Google I/O 2024 Musings: The Role Of RAG In A Large Context Window World

One of the many interesting themes of Google I/O 2024 was just how many attendees on the sidelines were predicting the end of RAG as Google announced early access to its 2M token Gemini model and again teased a 10M token version and the eventual availability of unlimited context windows. Perhaps most fascinating of all was the sheer number of attendees and startups I met who noted that their entire available corporate archives that they thought they might ever analyze with an AI model already fit comfortably within Gemini's existing 1M token model. A constant theme was "Who needs RAG in a world where everything fits natively in the context window?" Yet, this reflects both a failure of imagination in how GenAI models will be applied in the future and just how massively data-intense GDELT's vision of cataloging and understanding the planet truly is.

While context windows continue to expand, there are a number of technical challenges and capability tradeoffs to ever-larger context windows. While today's 1M token models like Gemini 1.5 Pro can indeed process a million tokens of input at once, we find that in practice their attention and reasoning capabilities have not scaled with their context windows, meaning that when pressed to their max window sizes, their performance tends to drop substantially. For example, RW-NIAH needle in a haystack tests on Gemini 1.5 Pro show extremely poor performance on real world content not found in its training data, demonstrating that for many tasks simply fitting all of the content in the context window is no substitute for prefiltering and reformatting for the model. In other words, even in cases where all data fits within the context window, RAG still offers powerful advantages in distilling down the input to just the most relevant entries to help the model focus.

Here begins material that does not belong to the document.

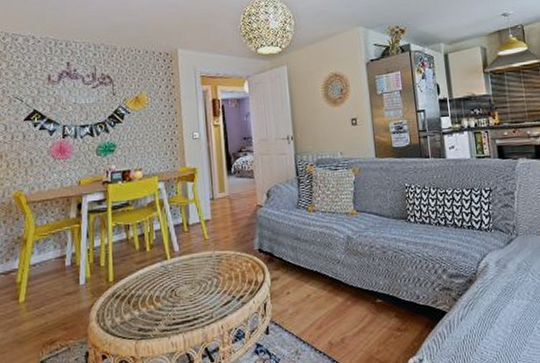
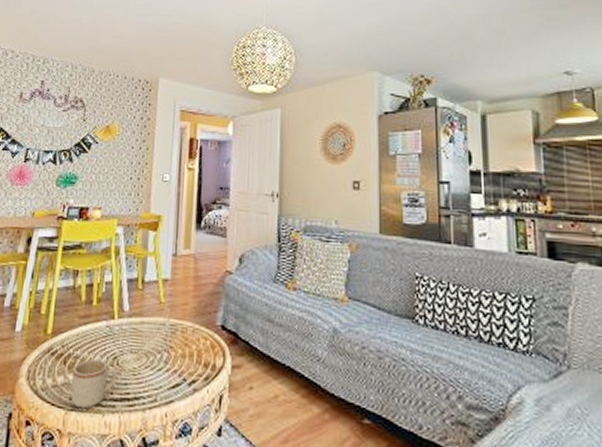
mug: none [138,294,177,337] -> present [71,358,118,409]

Until unlimited context windows become both widely available and robust, RAG will still be an absolute requirement for data-intensive applications like GDELT simply because the sheer volume of GDELT's daily monitoring volume means no currently contemplated context window sizes would be sufficient to examine even a small fraction of GDELT's monitoring. Critically, even limitless context windows will still require RAG-like solutions at GDELT scale, simply because even scaled attention cannot fit the entirety of all global reporting.

Thus, far from dead, RAG will continue to play a crucial role in enabling GDELT scale classes of AI-powered analytics.